IBM:	We only ever released the JFS code under the GPL.  If the GPL is,
	as you claim, invalid under what license did you ship IBM code?  If
	you didn't have a license to ship the code we better sue you under
	copyright law.

SCO:	Woops.  Did we say the GPL is invalid?  No we didn't mean that, really.

SCO, having started with the stance that the GPL was invalid had to stand
up, in court, in front of the judge, and argue on the validity of the GPL.  They
need the GPL to be valid.  Not only would they be breaking IBM's (and every
other contributor's contributor to Linux) copyright, but they also ship the
GNU tools (also GPLed) with their propriety Unix offering.  Without the GPL
they have no useable product.

Thanks, in no small way to the GPL, IBM has managed to destroy most of SCO's
case against them.  Now, two years into this case, with the end of discovery
being discussed, SCO is partitioning the court to be allowed to submit a third 
amended complaint, to bring new allegations against IBM, because so little is
left of those they started with.

IBM is likely to destroy what complaints SCO has left with summary judgments 
when discovery closes.  IBM has already brought those requests for summary
judgements before the court.  But the judge dismissed them without prejudice,
saying that he didn't want to consider such matters before discovery was 
complete.  "[W]ithout prejudice" means that you are allowed to bring the
matter up later.  In fact the judge even pointed out where he thought IBM's
arguments were week, giving IBM the opportunity to fix them.

If SCO does not get to submit a third amended complaint, and IBM is successful
in it summary actions then SCO could end up in court, as the plaintive, with
only IBM's counter-claims against SCO to be resolved by a jury.  This would be
a court case where the plaintive does nothing but defend and the defendant 
does nothing but prosecute!

You say that the FSF's definition of Free Software "is not useful in the
real world".  But the OpenSource's stance on issues such software patents
is this:

    The Open Source Initiative does not have a position on whether ideas
    can be owned, whether patents are good or bad, or any of the related
    controversies.
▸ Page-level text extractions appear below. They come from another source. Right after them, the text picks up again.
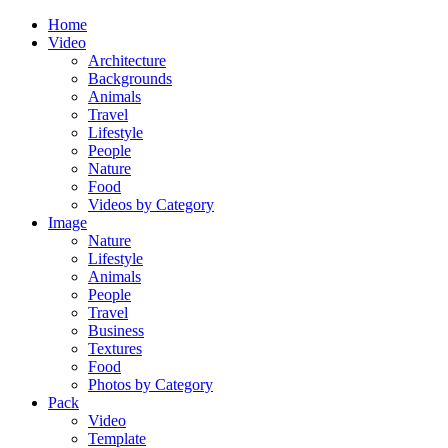
Home
Video
Architecture
Backgrounds
Animals
Travel
Lifestyle
People
Nature
Food
Videos by Category
Image
Nature
Lifestyle
Animals
People
Travel
Business
Textures
Food
Photos by Category
Pack
Video
Template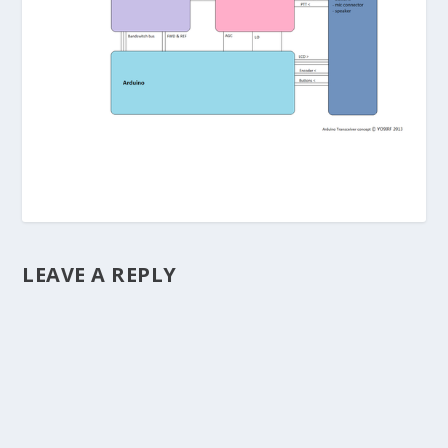
LEAVE A REPLY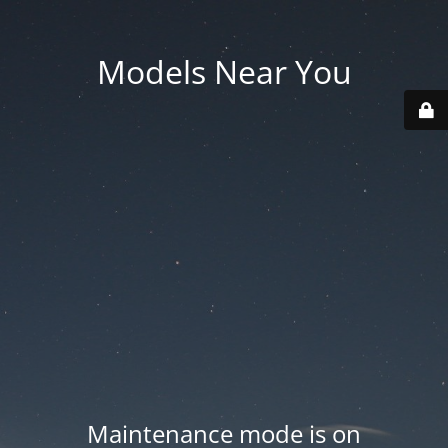
Models Near You
Maintenance mode is on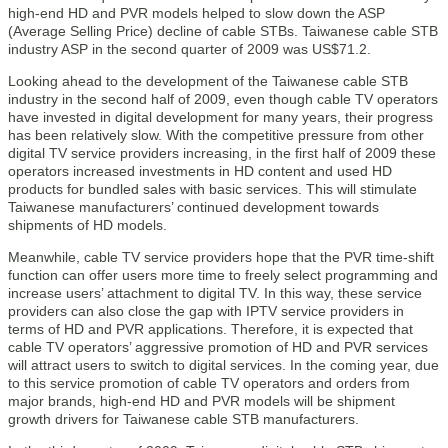
high-end HD and PVR models helped to slow down the ASP
(Average Selling Price) decline of cable STBs. Taiwanese cable STB
industry ASP in the second quarter of 2009 was US$71.2.
Looking ahead to the development of the Taiwanese cable STB
industry in the second half of 2009, even though cable TV operators
have invested in digital development for many years, their progress
has been relatively slow. With the competitive pressure from other
digital TV service providers increasing, in the first half of 2009 these
operators increased investments in HD content and used HD
products for bundled sales with basic services. This will stimulate
Taiwanese manufacturers’ continued development towards
shipments of HD models.
Meanwhile, cable TV service providers hope that the PVR time-shift
function can offer users more time to freely select programming and
increase users’ attachment to digital TV. In this way, these service
providers can also close the gap with IPTV service providers in
terms of HD and PVR applications. Therefore, it is expected that
cable TV operators’ aggressive promotion of HD and PVR services
will attract users to switch to digital services. In the coming year, due
to this service promotion of cable TV operators and orders from
major brands, high-end HD and PVR models will be shipment
growth drivers for Taiwanese cable STB manufacturers.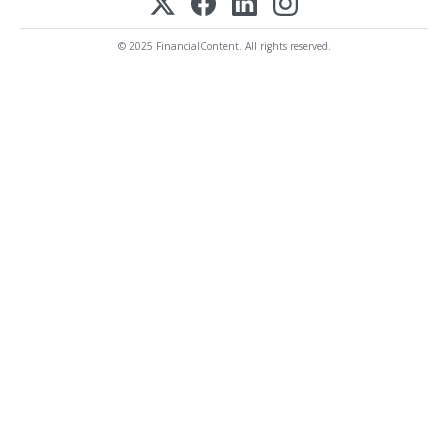
© 2025 FinancialContent. All rights reserved.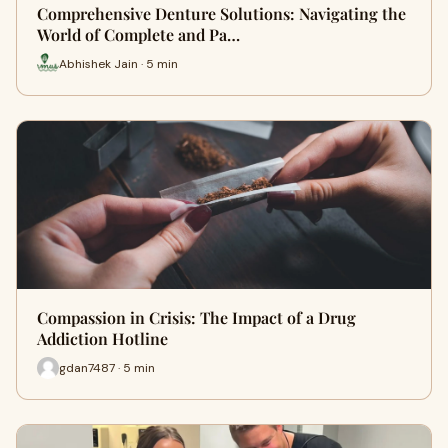
Comprehensive Denture Solutions: Navigating the
World of Complete and Pa…
Abhishek Jain · 5 min
Compassion in Crisis: The Impact of a Drug
Addiction Hotline
gdan7487 · 5 min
We think the economic self-interest arguments for open
    source are strong enough that nobody needs to go on any moral crusades
    about it.

I disagree.  By allowing SWpats or any other form software IP allows IT
players to build vendor lockin.  RedHat, SuSE, Mandrake, Debian, ... all
have patches that they apply to the Linux kernel.  Their clients (I'll call
Debian uses "clients" in this context) are depenant on those patches.  If
the vendors did not have to share their patches then a client would be just
as dependant on their Linux distro as Window's users are to Microsoft.

The "moral purity" of the GPL forces share and share-a-like.  A Linux user
wanting to switch distros knows that everything he is now dependant upon
*will* also be available which ever distro he switches to.  When moving
no one considers if their car is going to work as well on the roads built
by a different county council.  Why shouldn't software be as flexible?